===== DOCUMENT TEXT

8-K 1 bots_8k.htm FORM 8-K bots_8k.htm

 

 

UNITED STATES

SECURITIES AND EXCHANGE COMMISSION

Washington, D.C. 20549

 

FORM 8-K

 

CURRENT REPORT

Pursuant to Section 13 OR 15(d) of

The Securities Exchange Act of 1934

 

Date of Report (Date of earliest): July 6, 2021

 

Commission File Number: 000-55986

 

 BOTS, INC.

 (Exact name of registrant as specified in charter)

  

Puerto Rico

 

27-4439285

(State or other jurisdiction of incorporation)

 

(IRS Employer Identification No.)

 

 

 

1064 Ave Ponce De Leon, Suite 200,

San Juan, PR

 

00907

(Address of principal executive offices)

 

(Zip Code)

 

Registrant’s telephone number (570) 778-6459

 

Check the appropriate box below if the Form 8-K filing is intended to simultaneously satisfy the filing obligation of the registrant under any of the following provisions:

 

Written communications pursuant to Rule 425 under the Securities Act (17 CFR 230.425)

 

 

Soliciting material pursuant to Rule 14a-12 under the Exchange Act (17 CFR 240.14a -12)

 

 

Pre-commencement communications pursuant to Rule 14d-2(b) under the Exchange Act (17 CFR 240.14d -2(b))

 

 

Pre-commencement communications pursuant to Rule 13e-4(c) under the Exchange Act (17 CFR 240.13e -4(c))

  

Securities registered pursuant to Section 12(b) of the Act: None

 

Indicate by check mark whether the registrant is an emerging growth company as defined in Rule 405 of the Securities Act of 1933 (§230.405 of this chapter) or Rule 12b-2 of the Securities Exchange Act of 1934 (§240.12b-2 of this chapter).

 

Emerging growth company. ☐

 

If an emerging growth company, indicate by check mark if the registrant has elected not to use the extended transition period for complying with any new or revised financial accounting standards provided pursuant to Section 13(a) of the Exchange Act. ☐

 

 

 

 

Item 1.01 Entry into a Material Definitive Agreement.

==========

▸ **EXERCISE TASKS**
#1 Write out everything in the Bots, Inc. 8-K filing from "Soliciting material pursuant" down to "CFR 240.14d -2(b))".
#2 Carry the Bots, Inc. 8-K filing on from its final sentence.

===== RECORDED INFORMATION

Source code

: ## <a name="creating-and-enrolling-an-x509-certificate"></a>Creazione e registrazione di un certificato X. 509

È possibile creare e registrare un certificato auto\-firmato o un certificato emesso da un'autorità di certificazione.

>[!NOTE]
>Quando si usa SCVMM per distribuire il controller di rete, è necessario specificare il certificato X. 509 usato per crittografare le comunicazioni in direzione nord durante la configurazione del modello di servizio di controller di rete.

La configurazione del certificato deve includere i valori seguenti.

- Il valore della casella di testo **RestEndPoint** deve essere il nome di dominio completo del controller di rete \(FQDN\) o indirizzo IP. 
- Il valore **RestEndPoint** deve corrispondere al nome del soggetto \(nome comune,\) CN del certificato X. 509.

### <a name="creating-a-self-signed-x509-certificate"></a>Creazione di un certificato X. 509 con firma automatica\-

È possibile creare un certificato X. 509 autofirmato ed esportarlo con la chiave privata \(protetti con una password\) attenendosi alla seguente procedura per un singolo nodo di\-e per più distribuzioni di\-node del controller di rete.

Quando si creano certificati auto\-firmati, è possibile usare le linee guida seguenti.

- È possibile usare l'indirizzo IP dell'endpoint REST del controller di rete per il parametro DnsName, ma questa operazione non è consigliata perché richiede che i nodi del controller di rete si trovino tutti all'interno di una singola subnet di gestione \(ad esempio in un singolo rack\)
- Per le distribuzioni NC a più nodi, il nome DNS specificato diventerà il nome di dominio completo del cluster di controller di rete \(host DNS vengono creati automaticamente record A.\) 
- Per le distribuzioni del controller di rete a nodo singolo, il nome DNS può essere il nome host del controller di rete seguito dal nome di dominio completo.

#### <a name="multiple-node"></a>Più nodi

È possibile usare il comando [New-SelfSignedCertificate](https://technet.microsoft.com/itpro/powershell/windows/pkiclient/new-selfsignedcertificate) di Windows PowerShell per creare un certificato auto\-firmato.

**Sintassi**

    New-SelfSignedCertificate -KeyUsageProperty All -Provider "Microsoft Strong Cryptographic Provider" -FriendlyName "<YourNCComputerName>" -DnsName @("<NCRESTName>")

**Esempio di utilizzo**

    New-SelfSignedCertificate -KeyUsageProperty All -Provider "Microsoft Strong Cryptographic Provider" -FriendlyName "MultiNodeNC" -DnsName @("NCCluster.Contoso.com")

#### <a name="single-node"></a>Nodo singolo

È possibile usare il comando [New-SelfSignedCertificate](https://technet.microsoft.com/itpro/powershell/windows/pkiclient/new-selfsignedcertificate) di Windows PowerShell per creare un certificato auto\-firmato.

==========

▸ **TASK-BY-TASK RESULTS**
#1
Soliciting material pursuant to Rule 14a-12 under the Exchange Act (17 CFR 240.14a -12)

 

 

Pre-commencement communications pursuant to Rule 14d-2(b) under the Exchange Act (17 CFR 240.14d -2(b))

#2
On July 6, 2021, the Company entered into a settlement agreement with Everything Blockchain, Inc. Under the settlement agreement the Company agreed to return 250,000 shares of Everything Blockchain Series B Preferred stock to Everything Blockchain in exchange for the assignment of the $1,400,000 promissory note owed by First Bitcoin Capital Corp to Everything Blockchain, along with the $110,000 interest owed on the promissory note. In addition, the Company received 20,726,120 BIT tokens held by Everything Blockchain. This transaction was a related party transaction and was conducted at arm’s length.

 

Simultaneously with the above transaction, the Company exchanged 125,000 shares of Series B Preferred stock for 50,000,000 shares of BOTS common stock owned by Epic Industry. In addition, the Company exchanged 125,000 shares of Series B Preferred stock for 50,000,000 shares of common stock owned by Paul Rosenberg.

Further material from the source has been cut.